The single most useful concept for understanding modern trust checking is the proxy. A shopper does not verify each claim on a site. They scan for signals that a serious business would have, and treat the presence of those signals as a good-enough substitute for verifying them individually.

A visible reviews rating with a real count is a proxy for “this site actually sells things”. A visible returns policy link is a proxy for “I could get my money back if I needed to”. A visible trading identity or verification badge is a proxy for “there is a real company behind this”. What matters, for each of these, is that the signal is visible in the two-to-five-second scan window. Not that the shopper reads or clicks or verifies.

This has an uncomfortable implication for merchants. It means the seller-identity work is being done by whether an identity signal is visible, far more than by whether the shopper actually investigates. Sites with a strong identity signal near the buy button will earn trust from shoppers who would not, under any circumstances, actually click through to verify it. Sites without one will lose trust from those same shoppers for the same reason.

Why this makes verification signals so leveraged

If shoppers actually pursued the checks they claim to pursue, the value of a verification signal would be modest. It would just save them a click. But shoppers do not pursue those checks. What they do is scan for the presence of signals that make the pursuit unnecessary.

This is why the leverage of a well-placed verification signal is higher than the shopper survey data would suggest. It is doing the work of a check that will almost never actually be performed. The signal is not there to help the diligent shopper verify. It is there to reassure the far larger group of non-diligent shoppers that the diligent version could, if they wanted to.

What this means for how trust signals should be structured

The behavioural evidence collapses into three practical rules.
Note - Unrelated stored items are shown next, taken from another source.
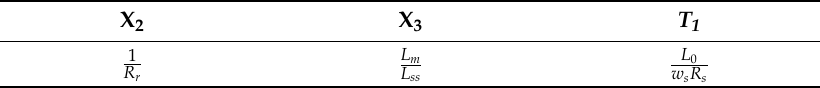
Table 1. Parameters for Figure 1.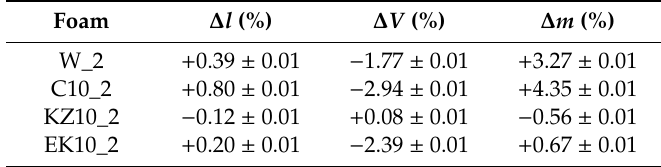
Table 4. Results of foam aging measurement in an air dryer (120 °C, 48 h).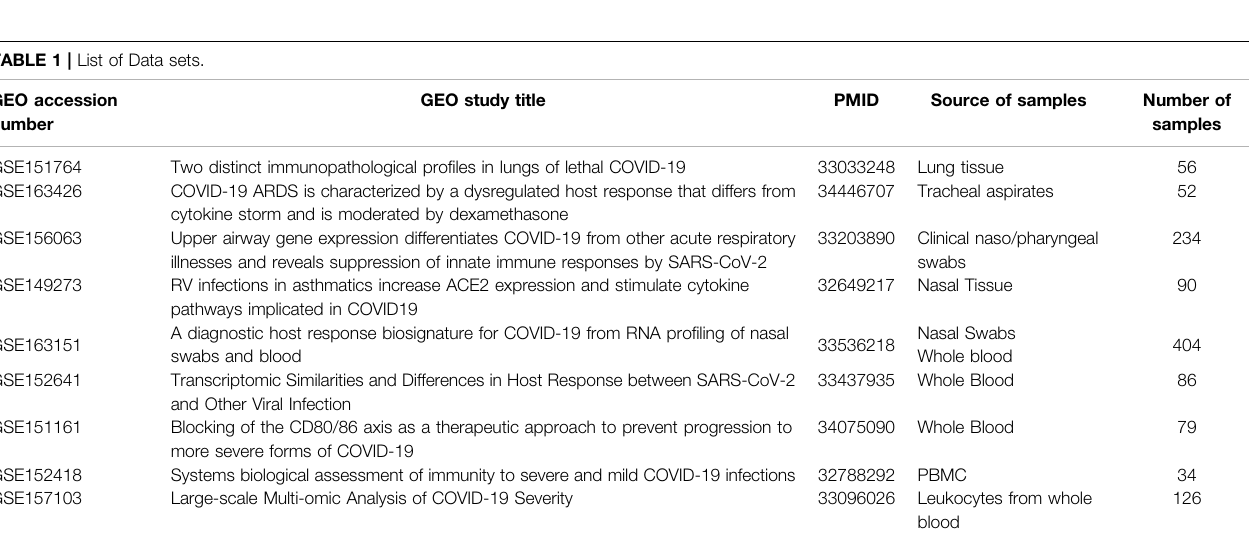
TABLE 1 | List of Data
  1. Move trust signals up. Footer placement is almost always wasted. The header, the product-title band, and the area immediately around the buy button are where attention actually lands.
  2. Prioritise scannable presence over readable depth. Long trust copy in a paragraph is rarely read. A visible badge with a clear one-line label does more work than three sentences of explanation.
  3. Serve the proxy check. The signal is the reassurance. Design it so a shopper who never intended to verify can see, in two seconds, that verification exists and could be pursued.
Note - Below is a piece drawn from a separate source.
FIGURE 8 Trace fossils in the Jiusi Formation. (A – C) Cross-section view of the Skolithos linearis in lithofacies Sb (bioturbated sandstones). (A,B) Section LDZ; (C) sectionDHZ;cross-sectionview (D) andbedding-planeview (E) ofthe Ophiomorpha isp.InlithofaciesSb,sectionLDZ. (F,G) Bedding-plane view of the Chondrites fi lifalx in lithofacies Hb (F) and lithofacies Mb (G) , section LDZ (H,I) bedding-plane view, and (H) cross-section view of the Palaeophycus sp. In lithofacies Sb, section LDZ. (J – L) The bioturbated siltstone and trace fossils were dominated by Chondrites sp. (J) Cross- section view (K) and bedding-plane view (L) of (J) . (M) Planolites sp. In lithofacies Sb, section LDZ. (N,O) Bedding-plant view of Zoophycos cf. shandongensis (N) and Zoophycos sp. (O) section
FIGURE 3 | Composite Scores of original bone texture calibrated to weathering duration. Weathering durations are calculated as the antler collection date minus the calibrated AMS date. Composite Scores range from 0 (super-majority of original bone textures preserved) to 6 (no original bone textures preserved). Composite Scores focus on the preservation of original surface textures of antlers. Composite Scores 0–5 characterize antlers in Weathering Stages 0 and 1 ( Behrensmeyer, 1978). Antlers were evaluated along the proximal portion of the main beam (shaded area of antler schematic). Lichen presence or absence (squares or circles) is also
Stated versus revealed is the reason merchants can spend a year commissioning better returns copy or improving their About page and see almost no lift in conversion. The shoppers were not reading the returns copy. They were not reading the About page. They were scanning for whether either visibly existed. The lift comes from placing that visibility in the small number of regions where the eye actually goes.

Methodology

Synthesis of published behavioural research on ecommerce shopper attention and trust-checking. Primary sources are the Baymard Institute eye-tracking and usability studies, Nielsen Norman Group scanning-pattern research, and consumer-trust survey series (Edelman Trust Barometer UK, Trustpilot State of Trust). Where survey data and behavioural data disagree, the report treats behavioural data as the primary evidence.

Sources

  1. Baymard Institute — E-commerce usability and eye-tracking researchOngoing large-scale ecommerce usability programme. Source for attention patterns and footer-engagement observations cited above.
  2. Nielsen, J. — “F-Shaped Pattern For Reading Web Content”Nielsen Norman Group, 2006 with subsequent updates. Foundational research on scanning patterns.
  3. Edelman Trust Barometer — UK datasetUsed for stated-trust survey context.
  4. Trustpilot — State of Trust in Online ReviewsTrustpilot’s periodic UK and global consumer surveys on online-review trust behaviour.